— Task requirements —
Change every "Japanese" to "Korean" in the text of the records below and reproduce that text with nothing else altered. Leave the pictures out.

(Data records)

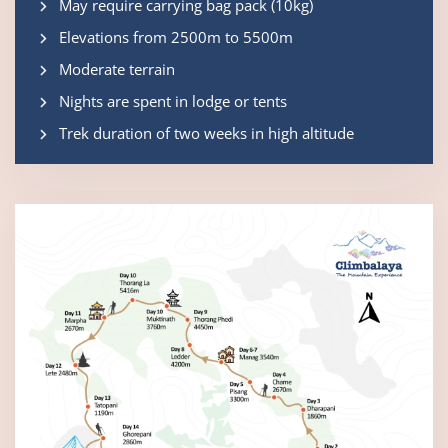
May require carrying bag pack (10kg)
Elevations from 2500m to 5500m
Moderate terrain
Nights are spent in lodge or tents
Trek duration of two weeks in high altitude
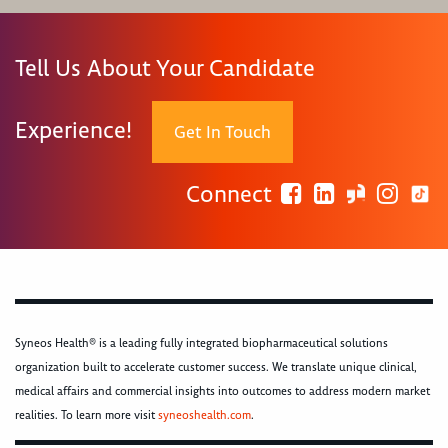
Tell Us About Your Candidate
Experience!
Get In Touch
Connect
Syneos Health® is a leading fully integrated biopharmaceutical solutions
organization built to accelerate customer success. We translate unique clinical,
medical affairs and commercial insights into outcomes to address modern market
realities. To learn more visit
syneoshealth.com
.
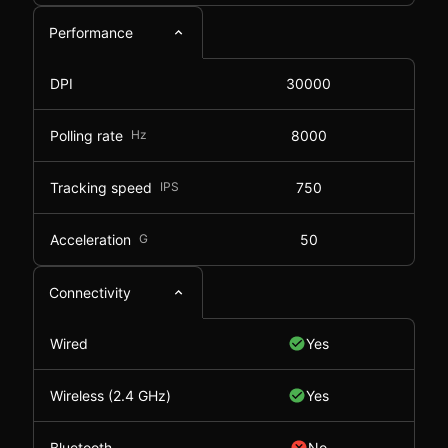
Performance
DPI
30000
Polling rate
Hz
8000
Tracking speed
IPS
750
Acceleration
G
50
Connectivity
Wired
Yes
Wireless (2.4 GHz)
Yes
Bluetooth
No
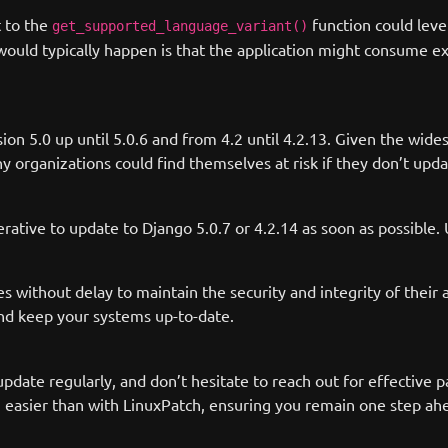
t to the
function could leve
get_supported_language_variant()
 would typically happen is that the application might consume e
ersion 5.0 up until 5.0.6 and from 4.2 until 4.2.13. Given the w
ganizations could find themselves at risk if they don’t update
perative to update to Django 5.0.7 or 4.2.14 as soon as possibl
 without delay to maintain the security and integrity of their a
nd keep your systems up-to-date.
 update regularly, and don’t hesitate to reach out for effectiv
easier than with LinuxPatch, ensuring you remain one step ahea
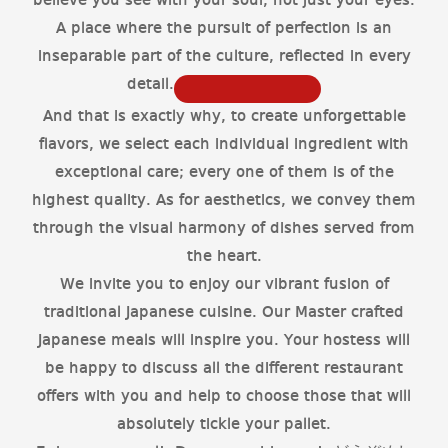
believe you see with your soul, not just your eyes.
A place where the pursuit of perfection is an
inseparable part of the culture, reflected in every
detail.
And that is exactly why, to create unforgettable
flavors, we select each individual ingredient with
exceptional care; every one of them is of the
highest quality. As for aesthetics, we convey them
through the visual harmony of dishes served from
the heart.
We invite you to enjoy our vibrant fusion of
traditional Japanese cuisine. Our Master crafted
Japanese meals will inspire you. Your hostess will
be happy to discuss all the different restaurant
offers with you and help to choose those that will
absolutely tickle your pallet.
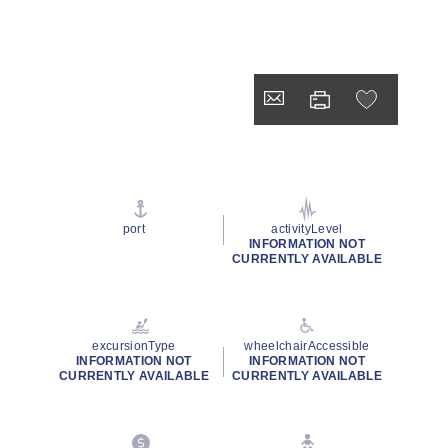
port
activityLevel
INFORMATION NOT
CURRENTLY AVAILABLE
excursionType
wheelchairAccessible
INFORMATION NOT
INFORMATION NOT
CURRENTLY AVAILABLE
CURRENTLY AVAILABLE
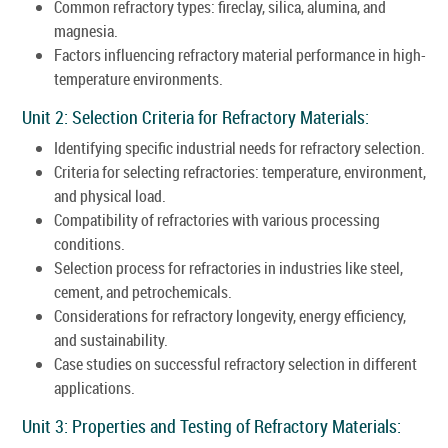
Common refractory types: fireclay, silica, alumina, and
magnesia.
Factors influencing refractory material performance in high-
temperature environments.
Unit 2: Selection Criteria for Refractory Materials:
Identifying specific industrial needs for refractory selection.
Criteria for selecting refractories: temperature, environment,
and physical load.
Compatibility of refractories with various processing
conditions.
Selection process for refractories in industries like steel,
cement, and petrochemicals.
Considerations for refractory longevity, energy efficiency,
and sustainability.
Case studies on successful refractory selection in different
applications.
Unit 3: Properties and Testing of Refractory Materials:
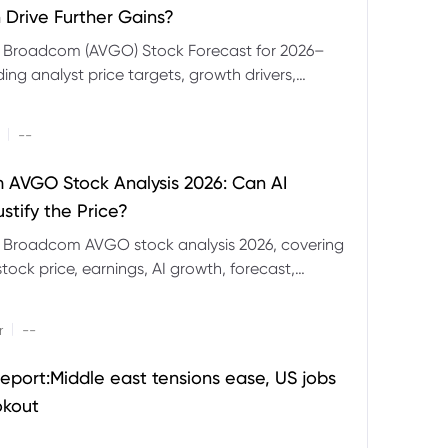
 Drive Further Gains?
e Broadcom (AVGO) Stock Forecast for 2026–
ding analyst price targets, growth drivers,
isks and bull and bear scenarios.
|
--
AVGO Stock Analysis 2026: Can AI
stify the Price?
r Broadcom AVGO stock analysis 2026, covering
ock price, earnings, AI growth, forecast,
aluation and stock split outlook.
|
r
--
eport:Middle east tensions ease, US jobs
okout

(End Data records)

— Exercise response —
May require carrying bag pack (10kg)
Elevations from 2500m to 5500m
Moderate terrain
Nights are spent in lodge or tents
Trek duration of two weeks in high altitude
Tell Us About Your Candidate
Experience!
Get In Touch
Connect
Syneos Health® is a leading fully integrated biopharmaceutical solutions
organization built to accelerate customer success. We translate unique clinical,
medical affairs and commercial insights into outcomes to address modern market
realities. To learn more visit
syneoshealth.com
.
Performance
DPI
30000
Polling rate
Hz
8000
Tracking speed
IPS
750
Acceleration
G
50
Connectivity
Wired
Yes
Wireless (2.4 GHz)
Yes
Bluetooth
No
t to the
function could leve
get_supported_language_variant()
 would typically happen is that the application might consume e
ersion 5.0 up until 5.0.6 and from 4.2 until 4.2.13. Given the w
ganizations could find themselves at risk if they don’t update
perative to update to Django 5.0.7 or 4.2.14 as soon as possibl
 without delay to maintain the security and integrity of their a
nd keep your systems up-to-date.
 update regularly, and don’t hesitate to reach out for effectiv
easier than with LinuxPatch, ensuring you remain one step ahea
believe you see with your soul, not just your eyes.
A place where the pursuit of perfection is an
inseparable part of the culture, reflected in every
detail.
And that is exactly why, to create unforgettable
flavors, we select each individual ingredient with
exceptional care; every one of them is of the
highest quality. As for aesthetics, we convey them
through the visual harmony of dishes served from
the heart.
We invite you to enjoy our vibrant fusion of
traditional Korean cuisine. Our Master crafted
Korean meals will inspire you. Your hostess will
be happy to discuss all the different restaurant
offers with you and help to choose those that will
absolutely tickle your pallet.
port
activityLevel
INFORMATION NOT
CURRENTLY AVAILABLE
excursionType
wheelchairAccessible
INFORMATION NOT
INFORMATION NOT
CURRENTLY AVAILABLE
CURRENTLY AVAILABLE
Common refractory types: fireclay, silica, alumina, and
magnesia.
Factors influencing refractory material performance in high-
temperature environments.
Unit 2: Selection Criteria for Refractory Materials:
Identifying specific industrial needs for refractory selection.
Criteria for selecting refractories: temperature, environment,
and physical load.
Compatibility of refractories with various processing
conditions.
Selection process for refractories in industries like steel,
cement, and petrochemicals.
Considerations for refractory longevity, energy efficiency,
and sustainability.
Case studies on successful refractory selection in different
applications.
Unit 3: Properties and Testing of Refractory Materials:
 Drive Further Gains?
e Broadcom (AVGO) Stock Forecast for 2026–
ding analyst price targets, growth drivers,
isks and bull and bear scenarios.
|
--
AVGO Stock Analysis 2026: Can AI
stify the Price?
r Broadcom AVGO stock analysis 2026, covering
ock price, earnings, AI growth, forecast,
aluation and stock split outlook.
|
r
--
eport:Middle east tensions ease, US jobs
okout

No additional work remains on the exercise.